## PROBLEM DETAILS
Look for the word "лента" in the entries below, then copy every line that has it.

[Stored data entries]
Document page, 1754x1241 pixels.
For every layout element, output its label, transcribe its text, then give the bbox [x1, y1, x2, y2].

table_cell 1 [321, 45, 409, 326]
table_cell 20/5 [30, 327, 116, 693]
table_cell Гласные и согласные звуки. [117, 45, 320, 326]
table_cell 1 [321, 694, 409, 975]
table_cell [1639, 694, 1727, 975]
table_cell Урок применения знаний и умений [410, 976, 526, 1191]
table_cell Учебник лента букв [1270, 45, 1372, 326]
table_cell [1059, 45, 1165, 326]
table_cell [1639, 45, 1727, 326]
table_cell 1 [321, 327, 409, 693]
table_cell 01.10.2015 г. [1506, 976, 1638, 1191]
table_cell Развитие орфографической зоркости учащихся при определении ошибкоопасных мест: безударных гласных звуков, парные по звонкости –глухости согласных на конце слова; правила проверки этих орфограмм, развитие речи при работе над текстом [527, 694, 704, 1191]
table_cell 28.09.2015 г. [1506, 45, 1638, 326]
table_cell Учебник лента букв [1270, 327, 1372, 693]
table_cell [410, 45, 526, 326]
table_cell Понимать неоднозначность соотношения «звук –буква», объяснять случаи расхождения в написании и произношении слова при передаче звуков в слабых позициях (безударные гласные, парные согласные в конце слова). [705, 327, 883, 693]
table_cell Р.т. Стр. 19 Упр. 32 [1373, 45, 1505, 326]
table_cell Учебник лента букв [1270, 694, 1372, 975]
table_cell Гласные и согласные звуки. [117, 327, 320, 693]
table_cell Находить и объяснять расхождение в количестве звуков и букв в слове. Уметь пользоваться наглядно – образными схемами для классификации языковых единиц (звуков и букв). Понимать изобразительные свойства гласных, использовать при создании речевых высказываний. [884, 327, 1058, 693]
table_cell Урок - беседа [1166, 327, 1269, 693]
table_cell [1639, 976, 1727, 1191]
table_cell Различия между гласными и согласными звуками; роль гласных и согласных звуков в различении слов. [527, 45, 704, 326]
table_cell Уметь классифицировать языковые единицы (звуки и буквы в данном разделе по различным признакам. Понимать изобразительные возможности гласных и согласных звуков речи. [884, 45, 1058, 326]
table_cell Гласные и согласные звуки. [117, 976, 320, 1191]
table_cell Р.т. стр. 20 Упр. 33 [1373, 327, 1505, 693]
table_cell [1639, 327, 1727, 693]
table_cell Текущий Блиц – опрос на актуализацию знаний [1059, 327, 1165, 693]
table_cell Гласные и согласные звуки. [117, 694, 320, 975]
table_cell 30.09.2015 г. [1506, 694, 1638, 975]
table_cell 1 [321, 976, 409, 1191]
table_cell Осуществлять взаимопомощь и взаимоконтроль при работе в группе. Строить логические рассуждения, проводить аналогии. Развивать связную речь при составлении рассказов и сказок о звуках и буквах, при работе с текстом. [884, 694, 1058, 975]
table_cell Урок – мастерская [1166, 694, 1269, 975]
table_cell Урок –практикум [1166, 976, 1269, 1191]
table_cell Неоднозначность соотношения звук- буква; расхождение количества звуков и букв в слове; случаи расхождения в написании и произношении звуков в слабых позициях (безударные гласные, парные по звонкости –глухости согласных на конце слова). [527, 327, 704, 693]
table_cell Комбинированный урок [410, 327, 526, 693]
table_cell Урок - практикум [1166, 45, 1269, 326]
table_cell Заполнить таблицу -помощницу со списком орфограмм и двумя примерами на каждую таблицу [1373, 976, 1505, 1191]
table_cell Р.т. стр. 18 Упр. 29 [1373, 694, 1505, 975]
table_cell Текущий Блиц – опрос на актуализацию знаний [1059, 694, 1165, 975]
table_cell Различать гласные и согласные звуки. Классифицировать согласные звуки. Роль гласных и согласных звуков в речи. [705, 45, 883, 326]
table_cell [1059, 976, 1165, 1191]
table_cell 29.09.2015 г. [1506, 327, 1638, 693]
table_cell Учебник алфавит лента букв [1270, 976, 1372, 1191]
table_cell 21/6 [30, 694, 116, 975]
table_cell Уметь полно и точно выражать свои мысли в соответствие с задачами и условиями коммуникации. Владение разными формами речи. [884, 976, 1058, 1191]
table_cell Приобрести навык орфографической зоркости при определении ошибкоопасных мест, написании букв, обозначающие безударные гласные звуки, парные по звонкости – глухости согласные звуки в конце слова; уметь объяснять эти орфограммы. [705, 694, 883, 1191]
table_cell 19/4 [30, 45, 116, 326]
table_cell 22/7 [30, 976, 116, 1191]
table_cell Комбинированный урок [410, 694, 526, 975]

==

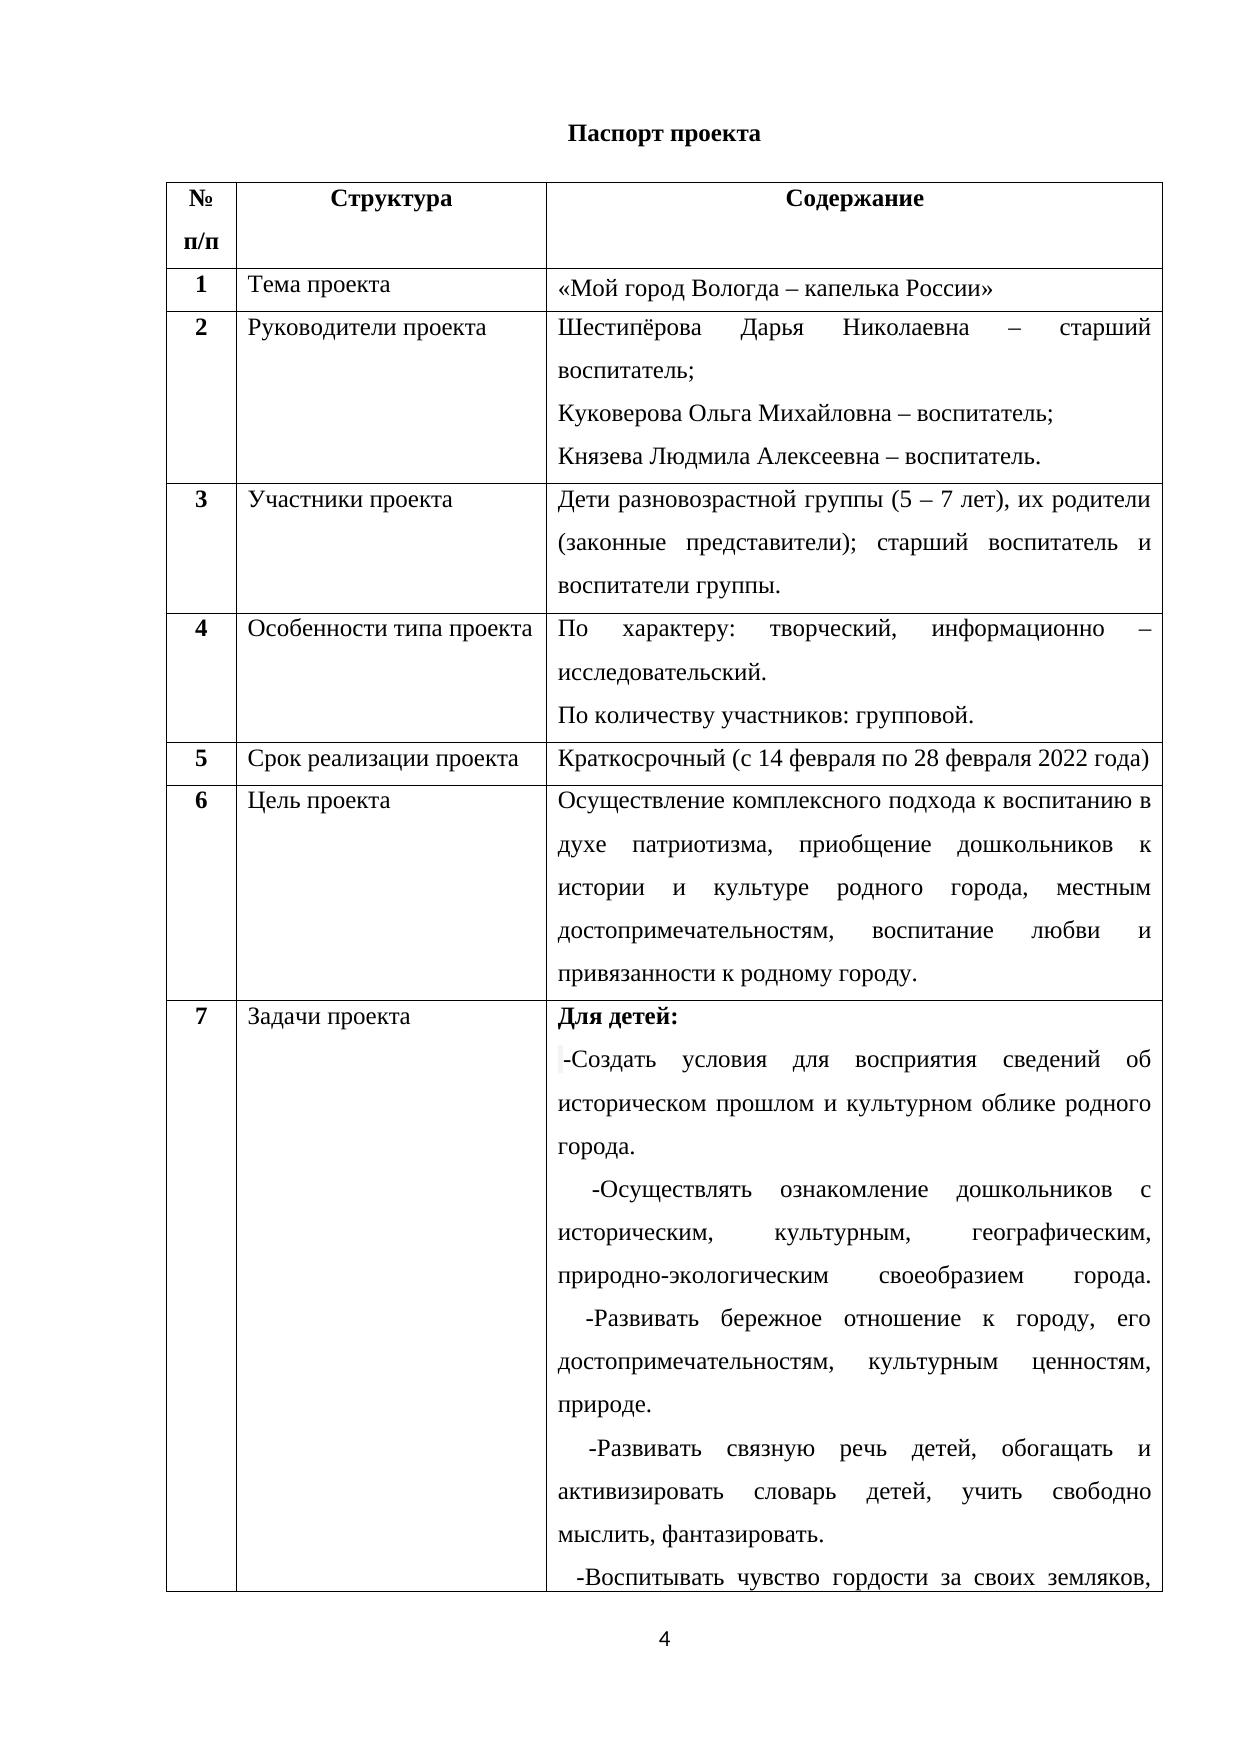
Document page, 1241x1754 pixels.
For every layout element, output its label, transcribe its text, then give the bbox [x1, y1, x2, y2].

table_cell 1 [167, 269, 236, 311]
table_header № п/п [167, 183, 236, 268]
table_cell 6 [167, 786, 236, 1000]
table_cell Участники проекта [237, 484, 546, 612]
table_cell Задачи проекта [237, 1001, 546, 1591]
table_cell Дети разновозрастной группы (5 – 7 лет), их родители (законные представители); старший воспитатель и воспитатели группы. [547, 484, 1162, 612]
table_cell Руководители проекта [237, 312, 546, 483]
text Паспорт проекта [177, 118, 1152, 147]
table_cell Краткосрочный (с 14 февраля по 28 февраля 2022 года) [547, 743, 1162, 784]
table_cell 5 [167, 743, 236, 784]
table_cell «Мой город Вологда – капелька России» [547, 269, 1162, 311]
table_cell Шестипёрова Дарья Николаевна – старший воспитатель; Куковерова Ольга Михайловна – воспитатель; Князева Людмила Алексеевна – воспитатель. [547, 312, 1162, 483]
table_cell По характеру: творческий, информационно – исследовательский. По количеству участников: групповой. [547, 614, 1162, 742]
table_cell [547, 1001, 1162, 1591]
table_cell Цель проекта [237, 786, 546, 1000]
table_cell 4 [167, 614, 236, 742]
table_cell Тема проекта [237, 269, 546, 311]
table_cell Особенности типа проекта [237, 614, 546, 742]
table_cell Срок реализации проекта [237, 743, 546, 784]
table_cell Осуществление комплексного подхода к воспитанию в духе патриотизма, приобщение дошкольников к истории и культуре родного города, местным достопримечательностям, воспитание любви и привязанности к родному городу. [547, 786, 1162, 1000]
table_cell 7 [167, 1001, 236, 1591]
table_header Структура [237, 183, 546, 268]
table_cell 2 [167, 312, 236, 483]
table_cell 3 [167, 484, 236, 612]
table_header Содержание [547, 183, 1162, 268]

## YOUR SOLUTION
table_cell Учебник лента букв [1270, 45, 1372, 326]
table_cell Учебник лента букв [1270, 327, 1372, 693]
table_cell Учебник лента букв [1270, 694, 1372, 975]
table_cell Учебник алфавит лента букв [1270, 976, 1372, 1191]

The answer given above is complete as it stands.